I took about 10 minutes yesterday (we were reading “The Walrus and The Carpenter”) to field all the arguments my students could come up with to prove to me that pigs didn't have wings. They were unable to overcome my logic,and the proverbial question of “whether pigs have wings” is still open for debate.

If you read this blog and would like to be a part of something like an “Essay of the Day” group, please leave a comment with your thoughts/suggestions and if there's an interest, I'll take the time to begin putting something together.

Also, I was looking through old files last night and, in addition to uncovering the full album of songs that I wrote in high school (I was emo before Death Cab was a twinkle in Atlantic Record's eye), I found the series of Microsoft Paint single-frame comics I made for my first (and ultimately ill-fated) blog. This was a favorite of mine:



August 30, 2008

On Holiday

With a week down and 35 more to go I feel a little bit like a 6 year-old starring down the bottomless abyss of formal schooling.

This Week The Trend...

...was to get myself up about 5am, take the few unconscious hours that I have to spend, and work away the rest of them.

My kids are great. They really are. I don't think there's a brighter 8th grade class in the country, and I'll prove that to you come standardized test time. Also, after taking a couple hours just to finish some grading and enter it into the computer, I discovered that the student who has been my biggest discipline problem so far (which just means that he doesn't sit up straight and tries in small ways to be a class clown) is the only student thus far with a perfect A. After 3 quizzes, 5 homework assignments, and a writing lab, he has yet to miss a point. These kids are really good, and, despite the fact that they are only in 8th grade, most have done a pretty good job of understanding everything I say, even in the moments when I'm teaching in a way that would be more appropriate for seniors in high school.

Gauging the level at which I can lecture and the level at which I can expect my students to perform is going to be one of my biggest problems.

Now I'm sitting in a coffee shop using craptop to get some internet-related work done. Craptop is Brad's old hollowed-out computer that has neither battery, nor floppy drive, nor CD drive, and to top it all off the cord is covered with an electrical tape coat in an effort to make it more likely that the power-supply won't be cut off (which in the absence of a battery shuts the computer off immediately). Despite all that I've seldom been more thankful for a machine as i've been unable to "borrow" internet at home as of late.
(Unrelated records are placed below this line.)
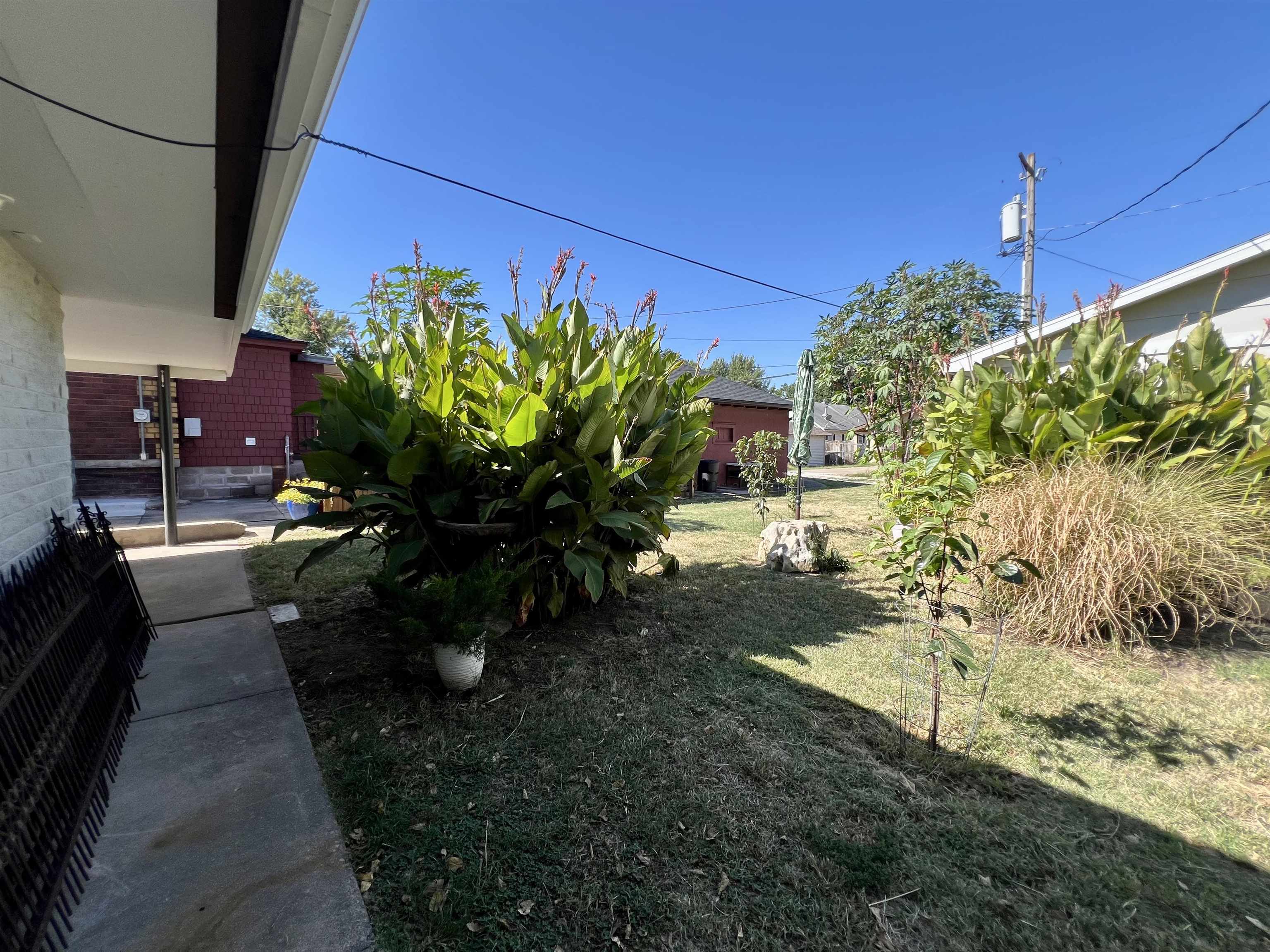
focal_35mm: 13
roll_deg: -0.6
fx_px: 477
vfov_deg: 89.9
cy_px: 476
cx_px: 635
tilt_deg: -3.9
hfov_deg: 106.2
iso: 32
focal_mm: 1.57
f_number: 1.8
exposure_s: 1/633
Someday I do plan to return that internet. My future business (constructed on the Mr. Whitford business model) entitled "Good Times" will have free Wi-Fi.

If you didn't already know, and I'm pretty sure only two of you did, I signed up for RCIA classes last Sunday after mass. Rite of Christian Initiation for Adults is a preperatory program for receiving the sacraments in the Catholic church. So, over the next several months, starting September 6th, I'll be attending weekly cathecism class with the intent of entering the church at Easter. So, if you have reading material or well constructed arguments for me either about the Church, or about why I should run the other way, I'd like to hear what you have to say.

Is it wrong to listen to my blog playlist while writing my next post? It feels a little perverse.

Once again, I know I say this every couple days, but you should really listen to The Good Word playlist. Each post is named for a song and those songs grace the sidebar of the page. You can't really know me without knowing my music and I'd like to think that you wouldn't mind adding some of it to your own personal collection.

I laid off coffee this week so that I didn't end up getting jittery in class. But in the future I'll keep this in mind:



There are probably about a thousand episodes, but I really should start getting together a complete collection of The Red Green Show on DVD. It's one of the few really materialistic goals I have in life - along with having a secret part of my house that you can only get to by swimming through an underwater tunnel.